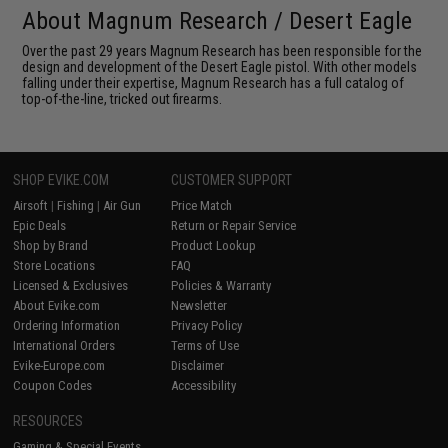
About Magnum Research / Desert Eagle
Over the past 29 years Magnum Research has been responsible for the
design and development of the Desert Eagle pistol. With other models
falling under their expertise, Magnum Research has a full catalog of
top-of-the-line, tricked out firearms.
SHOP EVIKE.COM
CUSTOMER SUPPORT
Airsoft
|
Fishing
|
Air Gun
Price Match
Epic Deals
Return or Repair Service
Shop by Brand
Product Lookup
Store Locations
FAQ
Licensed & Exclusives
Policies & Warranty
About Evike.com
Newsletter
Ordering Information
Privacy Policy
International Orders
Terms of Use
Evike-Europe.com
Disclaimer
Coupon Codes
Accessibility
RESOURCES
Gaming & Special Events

...

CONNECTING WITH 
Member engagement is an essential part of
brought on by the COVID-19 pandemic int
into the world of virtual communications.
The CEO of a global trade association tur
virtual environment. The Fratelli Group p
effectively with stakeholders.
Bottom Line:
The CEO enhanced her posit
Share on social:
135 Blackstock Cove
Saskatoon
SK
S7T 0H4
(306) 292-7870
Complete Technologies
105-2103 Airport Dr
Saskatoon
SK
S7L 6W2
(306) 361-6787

DESCRIPTION OF THE TASK:
Copy the data from the line that has "About Magnum Research / Desert Eagle" through the line that has "Gaming & Special Events", replacing "Magnum Research" with "Magnum Research Inc." wherever it occurs and changing nothing else.

RESULT BELOW:
About Magnum Research Inc. / Desert Eagle
Over the past 29 years Magnum Research Inc. has been responsible for the
design and development of the Desert Eagle pistol. With other models
falling under their expertise, Magnum Research Inc. has a full catalog of
top-of-the-line, tricked out firearms.
SHOP EVIKE.COM
CUSTOMER SUPPORT
Airsoft
|
Fishing
|
Air Gun
Price Match
Epic Deals
Return or Repair Service
Shop by Brand
Product Lookup
Store Locations
FAQ
Licensed & Exclusives
Policies & Warranty
About Evike.com
Newsletter
Ordering Information
Privacy Policy
International Orders
Terms of Use
Evike-Europe.com
Disclaimer
Coupon Codes
Accessibility
RESOURCES
Gaming & Special Events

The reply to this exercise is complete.